What you have to do: Reproduce every entry exactly as given.

***** Entries supplied *****

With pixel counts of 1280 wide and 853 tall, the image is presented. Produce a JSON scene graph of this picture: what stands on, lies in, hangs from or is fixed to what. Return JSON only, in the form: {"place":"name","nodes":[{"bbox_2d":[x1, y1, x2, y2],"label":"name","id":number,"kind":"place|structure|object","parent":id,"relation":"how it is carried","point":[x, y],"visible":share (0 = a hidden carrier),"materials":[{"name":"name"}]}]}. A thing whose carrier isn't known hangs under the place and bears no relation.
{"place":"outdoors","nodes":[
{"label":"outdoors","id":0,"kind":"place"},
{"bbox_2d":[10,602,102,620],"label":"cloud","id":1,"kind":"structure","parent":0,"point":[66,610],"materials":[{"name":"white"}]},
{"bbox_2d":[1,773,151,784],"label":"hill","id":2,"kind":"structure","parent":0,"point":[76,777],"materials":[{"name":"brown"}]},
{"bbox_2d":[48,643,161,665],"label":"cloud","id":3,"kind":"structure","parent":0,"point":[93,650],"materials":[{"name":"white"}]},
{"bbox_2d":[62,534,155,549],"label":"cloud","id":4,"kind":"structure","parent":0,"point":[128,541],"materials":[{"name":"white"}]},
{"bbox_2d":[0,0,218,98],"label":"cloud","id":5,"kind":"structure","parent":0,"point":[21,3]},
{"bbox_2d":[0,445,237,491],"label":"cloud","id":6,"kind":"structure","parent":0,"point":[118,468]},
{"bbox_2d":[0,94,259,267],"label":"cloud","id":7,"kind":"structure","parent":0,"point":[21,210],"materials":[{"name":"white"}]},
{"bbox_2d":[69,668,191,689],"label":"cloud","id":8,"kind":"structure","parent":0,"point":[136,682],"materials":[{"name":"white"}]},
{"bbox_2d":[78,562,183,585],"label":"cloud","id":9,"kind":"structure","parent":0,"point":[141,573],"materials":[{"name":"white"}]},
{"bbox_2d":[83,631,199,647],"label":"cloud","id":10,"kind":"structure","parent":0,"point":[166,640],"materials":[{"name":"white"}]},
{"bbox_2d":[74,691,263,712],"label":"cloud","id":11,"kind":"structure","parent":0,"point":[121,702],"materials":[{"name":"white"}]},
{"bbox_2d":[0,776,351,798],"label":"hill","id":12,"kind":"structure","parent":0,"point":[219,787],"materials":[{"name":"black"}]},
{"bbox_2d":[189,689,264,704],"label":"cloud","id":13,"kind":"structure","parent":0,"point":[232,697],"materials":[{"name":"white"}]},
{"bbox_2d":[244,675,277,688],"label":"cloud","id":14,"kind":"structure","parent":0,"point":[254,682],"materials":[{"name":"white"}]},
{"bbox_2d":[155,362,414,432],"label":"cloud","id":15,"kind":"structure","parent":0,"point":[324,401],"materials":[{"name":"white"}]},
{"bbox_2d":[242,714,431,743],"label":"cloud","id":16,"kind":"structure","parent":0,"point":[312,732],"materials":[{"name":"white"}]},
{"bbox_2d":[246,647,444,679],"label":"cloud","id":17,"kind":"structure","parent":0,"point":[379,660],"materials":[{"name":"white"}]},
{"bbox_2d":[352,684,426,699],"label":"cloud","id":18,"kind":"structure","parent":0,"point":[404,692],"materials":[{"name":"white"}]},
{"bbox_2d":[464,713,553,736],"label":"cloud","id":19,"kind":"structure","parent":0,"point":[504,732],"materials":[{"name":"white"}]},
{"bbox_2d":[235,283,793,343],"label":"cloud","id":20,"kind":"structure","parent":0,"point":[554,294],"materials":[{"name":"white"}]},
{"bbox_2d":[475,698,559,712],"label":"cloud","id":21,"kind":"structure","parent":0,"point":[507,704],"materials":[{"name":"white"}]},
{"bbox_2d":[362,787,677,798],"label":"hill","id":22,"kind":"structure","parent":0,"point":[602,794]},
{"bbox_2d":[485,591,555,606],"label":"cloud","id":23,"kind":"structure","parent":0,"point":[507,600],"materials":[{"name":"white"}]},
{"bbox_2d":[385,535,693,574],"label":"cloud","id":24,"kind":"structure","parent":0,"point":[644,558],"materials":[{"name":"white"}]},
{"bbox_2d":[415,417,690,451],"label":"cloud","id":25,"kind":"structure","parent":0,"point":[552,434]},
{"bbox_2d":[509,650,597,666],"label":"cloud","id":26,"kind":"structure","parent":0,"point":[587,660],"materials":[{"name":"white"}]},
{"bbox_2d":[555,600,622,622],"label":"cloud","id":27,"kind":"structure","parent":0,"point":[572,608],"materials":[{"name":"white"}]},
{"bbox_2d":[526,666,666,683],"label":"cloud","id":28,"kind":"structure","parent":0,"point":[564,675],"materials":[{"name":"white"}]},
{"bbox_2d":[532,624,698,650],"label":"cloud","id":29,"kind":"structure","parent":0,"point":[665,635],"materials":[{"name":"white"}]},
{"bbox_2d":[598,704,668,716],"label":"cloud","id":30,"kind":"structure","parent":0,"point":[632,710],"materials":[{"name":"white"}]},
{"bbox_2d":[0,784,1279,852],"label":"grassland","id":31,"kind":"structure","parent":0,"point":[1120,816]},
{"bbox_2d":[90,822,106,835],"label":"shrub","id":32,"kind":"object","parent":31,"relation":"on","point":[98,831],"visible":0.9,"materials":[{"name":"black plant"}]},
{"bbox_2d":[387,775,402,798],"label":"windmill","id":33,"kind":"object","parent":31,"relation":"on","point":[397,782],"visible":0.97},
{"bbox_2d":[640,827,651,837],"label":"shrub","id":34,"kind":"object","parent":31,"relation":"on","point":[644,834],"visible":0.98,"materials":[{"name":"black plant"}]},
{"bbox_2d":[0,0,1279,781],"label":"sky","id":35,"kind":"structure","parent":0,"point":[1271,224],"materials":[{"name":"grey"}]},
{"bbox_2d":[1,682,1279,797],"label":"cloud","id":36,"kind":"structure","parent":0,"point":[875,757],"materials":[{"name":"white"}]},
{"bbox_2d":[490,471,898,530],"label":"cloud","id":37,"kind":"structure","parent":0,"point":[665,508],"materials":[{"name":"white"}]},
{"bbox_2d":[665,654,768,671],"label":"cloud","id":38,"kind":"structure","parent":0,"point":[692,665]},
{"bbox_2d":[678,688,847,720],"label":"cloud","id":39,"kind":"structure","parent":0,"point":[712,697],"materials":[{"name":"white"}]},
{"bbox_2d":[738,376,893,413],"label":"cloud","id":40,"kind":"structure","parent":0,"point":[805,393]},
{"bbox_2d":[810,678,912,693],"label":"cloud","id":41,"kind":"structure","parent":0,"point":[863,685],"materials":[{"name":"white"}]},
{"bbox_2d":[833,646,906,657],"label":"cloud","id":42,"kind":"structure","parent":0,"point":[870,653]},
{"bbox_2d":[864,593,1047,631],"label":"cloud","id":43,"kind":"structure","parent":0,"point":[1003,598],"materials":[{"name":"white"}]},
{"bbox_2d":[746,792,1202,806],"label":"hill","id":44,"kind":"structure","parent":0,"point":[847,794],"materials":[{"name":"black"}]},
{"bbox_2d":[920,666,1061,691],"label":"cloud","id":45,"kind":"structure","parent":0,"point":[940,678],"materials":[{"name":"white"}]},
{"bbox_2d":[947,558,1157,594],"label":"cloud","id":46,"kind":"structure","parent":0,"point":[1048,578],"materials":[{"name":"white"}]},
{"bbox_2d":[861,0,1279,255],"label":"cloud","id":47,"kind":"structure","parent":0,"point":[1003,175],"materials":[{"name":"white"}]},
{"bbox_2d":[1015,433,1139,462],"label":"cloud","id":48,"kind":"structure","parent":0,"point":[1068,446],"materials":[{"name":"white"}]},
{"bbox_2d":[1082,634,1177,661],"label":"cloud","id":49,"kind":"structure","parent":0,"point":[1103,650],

*****

Solution for this problem:
With pixel counts of 1280 wide and 853 tall, the image is presented. Produce a JSON scene graph of this picture: what stands on, lies in, hangs from or is fixed to what. Return JSON only, in the form: {"place":"name","nodes":[{"bbox_2d":[x1, y1, x2, y2],"label":"name","id":number,"kind":"place|structure|object","parent":id,"relation":"how it is carried","point":[x, y],"visible":share (0 = a hidden carrier),"materials":[{"name":"name"}]}]}. A thing whose carrier isn't known hangs under the place and bears no relation.
{"place":"outdoors","nodes":[
{"label":"outdoors","id":0,"kind":"place"},
{"bbox_2d":[10,602,102,620],"label":"cloud","id":1,"kind":"structure","parent":0,"point":[66,610],"materials":[{"name":"white"}]},
{"bbox_2d":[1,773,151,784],"label":"hill","id":2,"kind":"structure","parent":0,"point":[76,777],"materials":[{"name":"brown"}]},
{"bbox_2d":[48,643,161,665],"label":"cloud","id":3,"kind":"structure","parent":0,"point":[93,650],"materials":[{"name":"white"}]},
{"bbox_2d":[62,534,155,549],"label":"cloud","id":4,"kind":"structure","parent":0,"point":[128,541],"materials":[{"name":"white"}]},
{"bbox_2d":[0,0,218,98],"label":"cloud","id":5,"kind":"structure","parent":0,"point":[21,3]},
{"bbox_2d":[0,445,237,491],"label":"cloud","id":6,"kind":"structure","parent":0,"point":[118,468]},
{"bbox_2d":[0,94,259,267],"label":"cloud","id":7,"kind":"structure","parent":0,"point":[21,210],"materials":[{"name":"white"}]},
{"bbox_2d":[69,668,191,689],"label":"cloud","id":8,"kind":"structure","parent":0,"point":[136,682],"materials":[{"name":"white"}]},
{"bbox_2d":[78,562,183,585],"label":"cloud","id":9,"kind":"structure","parent":0,"point":[141,573],"materials":[{"name":"white"}]},
{"bbox_2d":[83,631,199,647],"label":"cloud","id":10,"kind":"structure","parent":0,"point":[166,640],"materials":[{"name":"white"}]},
{"bbox_2d":[74,691,263,712],"label":"cloud","id":11,"kind":"structure","parent":0,"point":[121,702],"materials":[{"name":"white"}]},
{"bbox_2d":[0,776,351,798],"label":"hill","id":12,"kind":"structure","parent":0,"point":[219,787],"materials":[{"name":"black"}]},
{"bbox_2d":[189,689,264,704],"label":"cloud","id":13,"kind":"structure","parent":0,"point":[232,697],"materials":[{"name":"white"}]},
{"bbox_2d":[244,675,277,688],"label":"cloud","id":14,"kind":"structure","parent":0,"point":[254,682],"materials":[{"name":"white"}]},
{"bbox_2d":[155,362,414,432],"label":"cloud","id":15,"kind":"structure","parent":0,"point":[324,401],"materials":[{"name":"white"}]},
{"bbox_2d":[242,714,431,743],"label":"cloud","id":16,"kind":"structure","parent":0,"point":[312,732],"materials":[{"name":"white"}]},
{"bbox_2d":[246,647,444,679],"label":"cloud","id":17,"kind":"structure","parent":0,"point":[379,660],"materials":[{"name":"white"}]},
{"bbox_2d":[352,684,426,699],"label":"cloud","id":18,"kind":"structure","parent":0,"point":[404,692],"materials":[{"name":"white"}]},
{"bbox_2d":[464,713,553,736],"label":"cloud","id":19,"kind":"structure","parent":0,"point":[504,732],"materials":[{"name":"white"}]},
{"bbox_2d":[235,283,793,343],"label":"cloud","id":20,"kind":"structure","parent":0,"point":[554,294],"materials":[{"name":"white"}]},
{"bbox_2d":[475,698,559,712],"label":"cloud","id":21,"kind":"structure","parent":0,"point":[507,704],"materials":[{"name":"white"}]},
{"bbox_2d":[362,787,677,798],"label":"hill","id":22,"kind":"structure","parent":0,"point":[602,794]},
{"bbox_2d":[485,591,555,606],"label":"cloud","id":23,"kind":"structure","parent":0,"point":[507,600],"materials":[{"name":"white"}]},
{"bbox_2d":[385,535,693,574],"label":"cloud","id":24,"kind":"structure","parent":0,"point":[644,558],"materials":[{"name":"white"}]},
{"bbox_2d":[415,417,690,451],"label":"cloud","id":25,"kind":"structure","parent":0,"point":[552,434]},
{"bbox_2d":[509,650,597,666],"label":"cloud","id":26,"kind":"structure","parent":0,"point":[587,660],"materials":[{"name":"white"}]},
{"bbox_2d":[555,600,622,622],"label":"cloud","id":27,"kind":"structure","parent":0,"point":[572,608],"materials":[{"name":"white"}]},
{"bbox_2d":[526,666,666,683],"label":"cloud","id":28,"kind":"structure","parent":0,"point":[564,675],"materials":[{"name":"white"}]},
{"bbox_2d":[532,624,698,650],"label":"cloud","id":29,"kind":"structure","parent":0,"point":[665,635],"materials":[{"name":"white"}]},
{"bbox_2d":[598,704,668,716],"label":"cloud","id":30,"kind":"structure","parent":0,"point":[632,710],"materials":[{"name":"white"}]},
{"bbox_2d":[0,784,1279,852],"label":"grassland","id":31,"kind":"structure","parent":0,"point":[1120,816]},
{"bbox_2d":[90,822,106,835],"label":"shrub","id":32,"kind":"object","parent":31,"relation":"on","point":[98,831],"visible":0.9,"materials":[{"name":"black plant"}]},
{"bbox_2d":[387,775,402,798],"label":"windmill","id":33,"kind":"object","parent":31,"relation":"on","point":[397,782],"visible":0.97},
{"bbox_2d":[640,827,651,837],"label":"shrub","id":34,"kind":"object","parent":31,"relation":"on","point":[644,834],"visible":0.98,"materials":[{"name":"black plant"}]},
{"bbox_2d":[0,0,1279,781],"label":"sky","id":35,"kind":"structure","parent":0,"point":[1271,224],"materials":[{"name":"grey"}]},
{"bbox_2d":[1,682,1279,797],"label":"cloud","id":36,"kind":"structure","parent":0,"point":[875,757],"materials":[{"name":"white"}]},
{"bbox_2d":[490,471,898,530],"label":"cloud","id":37,"kind":"structure","parent":0,"point":[665,508],"materials":[{"name":"white"}]},
{"bbox_2d":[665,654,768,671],"label":"cloud","id":38,"kind":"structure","parent":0,"point":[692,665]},
{"bbox_2d":[678,688,847,720],"label":"cloud","id":39,"kind":"structure","parent":0,"point":[712,697],"materials":[{"name":"white"}]},
{"bbox_2d":[738,376,893,413],"label":"cloud","id":40,"kind":"structure","parent":0,"point":[805,393]},
{"bbox_2d":[810,678,912,693],"label":"cloud","id":41,"kind":"structure","parent":0,"point":[863,685],"materials":[{"name":"white"}]},
{"bbox_2d":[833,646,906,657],"label":"cloud","id":42,"kind":"structure","parent":0,"point":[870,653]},
{"bbox_2d":[864,593,1047,631],"label":"cloud","id":43,"kind":"structure","parent":0,"point":[1003,598],"materials":[{"name":"white"}]},
{"bbox_2d":[746,792,1202,806],"label":"hill","id":44,"kind":"structure","parent":0,"point":[847,794],"materials":[{"name":"black"}]},
{"bbox_2d":[920,666,1061,691],"label":"cloud","id":45,"kind":"structure","parent":0,"point":[940,678],"materials":[{"name":"white"}]},
{"bbox_2d":[947,558,1157,594],"label":"cloud","id":46,"kind":"structure","parent":0,"point":[1048,578],"materials":[{"name":"white"}]},
{"bbox_2d":[861,0,1279,255],"label":"cloud","id":47,"kind":"structure","parent":0,"point":[1003,175],"materials":[{"name":"white"}]},
{"bbox_2d":[1015,433,1139,462],"label":"cloud","id":48,"kind":"structure","parent":0,"point":[1068,446],"materials":[{"name":"white"}]},
{"bbox_2d":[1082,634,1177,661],"label":"cloud","id":49,"kind":"structure","parent":0,"point":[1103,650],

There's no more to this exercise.